Oxijen Medya Yönetim Kurulu Başkanı İslam Keleş, Oxijen Medya binasının mühürlenmesinin ardından yaşanan süreç ile ilgili açıklamalarda bulundu.
İşte o açıklama:
20 Aralık Cuma günü Düzce Belediyesi’nin hiçbir uyarı yapmayıp zaman tanımadan Oxijen Medya binasını mühürlemesiyle başladı sürecimiz.
Tüm çalışma arkadaşlarımızla beraber geçen cumadan beri ofisimiz olmadığı için açık alanda çalışmak zorunda kaldık.
Türkiye’nin dört bir yanından tanıdığım tanımadığım birçok insan, siyasetçi, bürokrat yanımızda olduklarını belirterek bize destek oldular.
Bu süreçte onlarca, binlerce dostumuz, sevenimiz ve destekçimiz olduğunu gördüm.
Her birinize ayrı ayrı teşekkür ederim.
Ofisimiz mühürlendikten sonra, uğradığımız haksızlığın şaşkınlığı ile birkaç gün nasıl hareket edeceğimizi biz de tam kestiremedik ve süreci akışına bıraktık.
Ulusal haber kanalları ve siteleri, neredeyse tüm sosyal medya platformları günlerdir Düzce’de yaşadığımız mağduriyeti, basının nasıl susturulmaya çalışıldığını ekranlarına taşıyor, okuyucusuyla, takipçileriyle buluşturuyor.

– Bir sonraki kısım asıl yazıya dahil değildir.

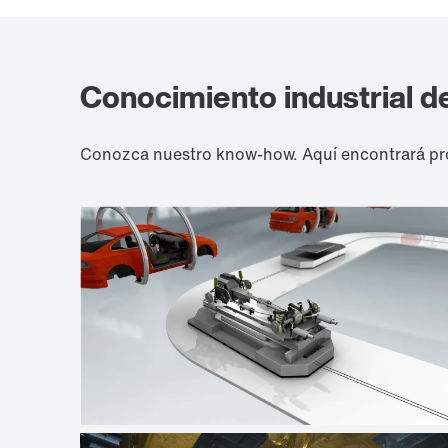
Conocimiento industrial d
Conozca nuestro know-how. Aquí encontrará pro
Industria automotriz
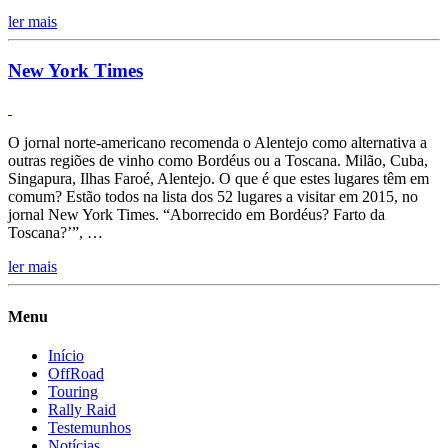
ler mais
New York Times
O jornal norte-americano recomenda o Alentejo como alternativa a
outras regiões de vinho como Bordéus ou a Toscana. Milão, Cuba,
Singapura, Ilhas Faroé, Alentejo. O que é que estes lugares têm em
comum? Estão todos na lista dos 52 lugares a visitar em 2015, no
jornal New York Times. “Aborrecido em Bordéus? Farto da
Toscana?’”, …
ler mais
Menu
Início
OffRoad
Touring
Rally Raid
Testemunhos
Notícias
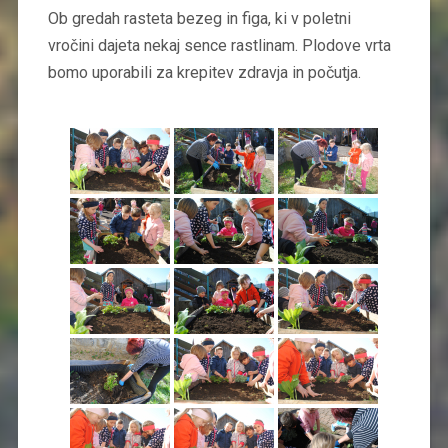
Ob gredah rasteta bezeg in figa, ki v poletni
vročini dajeta nekaj sence rastlinam. Plodove vrta
bomo uporabili za krepitev zdravja in počutja.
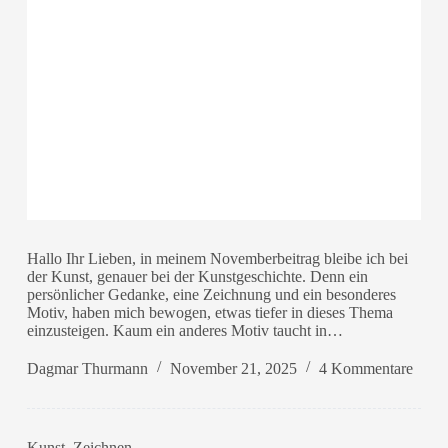
Hallo Ihr Lieben, in meinem Novemberbeitrag bleibe ich bei
der Kunst, genauer bei der Kunstgeschichte. Denn ein
persönlicher Gedanke, eine Zeichnung und ein besonderes
Motiv, haben mich bewogen, etwas tiefer in dieses Thema
einzusteigen. Kaum ein anderes Motiv taucht in…
Dagmar Thurmann
November 21, 2025
4 Kommentare
Kunst
,
Zeichnen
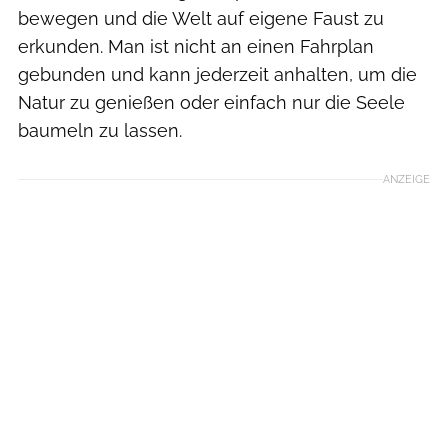
bewegen und die Welt auf eigene Faust zu
erkunden. Man ist nicht an einen Fahrplan
gebunden und kann jederzeit anhalten, um die
Natur zu genießen oder einfach nur die Seele
baumeln zu lassen.
ANZEIGE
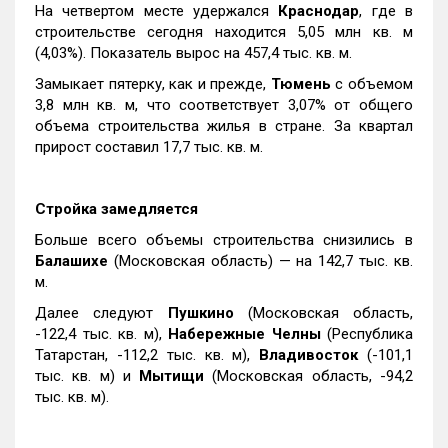
На четвертом месте удержался
Краснодар
, где в
строительстве сегодня находится 5,05 млн кв. м
(4,03%). Показатель вырос на 457,4 тыс. кв. м.
Замыкает пятерку, как и прежде,
Тюмень
с объемом
3,8 млн кв. м, что соответствует 3,07% от общего
объема строительства жилья в стране. За квартал
прирост составил 17,7 тыс. кв. м.
Стройка замедляется
Больше всего объемы строительства снизились в
Балашихе
(Московская область) — на 142,7 тыс. кв.
м.
Далее следуют
Пушкино
(Московская область,
-122,4 тыс. кв. м),
Набережные Челны
(Республика
Татарстан, -112,2 тыс. кв. м),
Владивосток
(-101,1
тыс. кв. м) и
Мытищи
(Московская область, -94,2
тыс. кв. м).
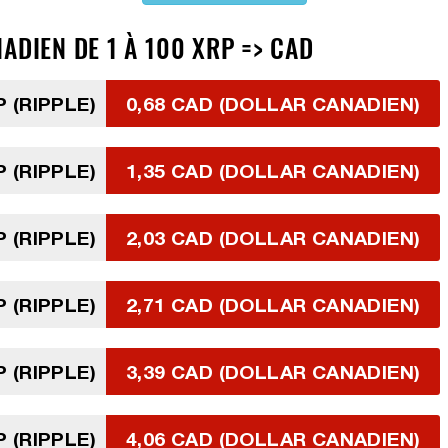
ADIEN DE 1 À 100 XRP => CAD
P (RIPPLE)
0,68 CAD (DOLLAR CANADIEN)
P (RIPPLE)
1,35 CAD (DOLLAR CANADIEN)
P (RIPPLE)
2,03 CAD (DOLLAR CANADIEN)
P (RIPPLE)
2,71 CAD (DOLLAR CANADIEN)
P (RIPPLE)
3,39 CAD (DOLLAR CANADIEN)
P (RIPPLE)
4,06 CAD (DOLLAR CANADIEN)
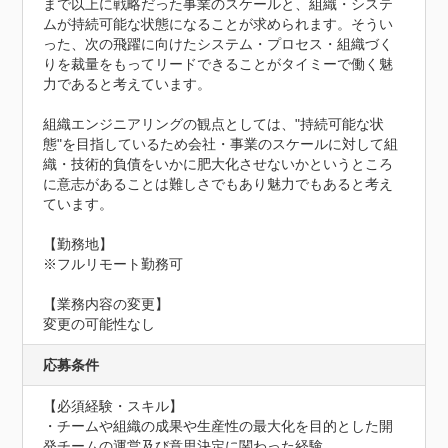
まで以上に戦略だった事業のスケールと、組織・システ
ムが持続可能な状態になることが求められます。そうい
った、次の飛躍に向けたシステム・プロセス・組織づく
りを裁量をもってリードできることがタイミーで働く魅
力であると考えています。

組織エンジニアリングの観点としては、"持続可能な状
態"を目指しているため会社・事業のスケールに対して組
織・技術的負債をいかに肥大化させないかというところ
に意志があることは難しさでもあり魅力でもあると考え
ています。

【勤務地】	

※フルリモート勤務可

【業務内容の変更】

変更の可能性なし
応募条件
【必須経験・スキル】

・チームや組織の成果や生産性の最大化を目的とした開
発チームの運営及び意思決定に関わった経験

Bağlı bulunduğumuz meslek örgütlerimizin genel başkanları, Sivil Toplum Kuruluşları, Türkiye’nin dört bir yanında görev yapan meslektaşlarımız, siyasi partiler, sokakta kalmamızı, çadırlarda devam etmemizi, hakkımızı sonuna kadar aramamızı, konuyu Türkiye gündeminde daha fazla tutmamızı tavsiye ediyorlar ve her ne kadar Düzce’ye gelip yanımızda olmak isteseler de ilk günden bugüne kadar ısrarla gelmemelerini, bu mevzuyu dışarıya taşırmadan yerel ölçekte halletmemiz gerektiğini savundum ve kendileri de beni kırmadılar.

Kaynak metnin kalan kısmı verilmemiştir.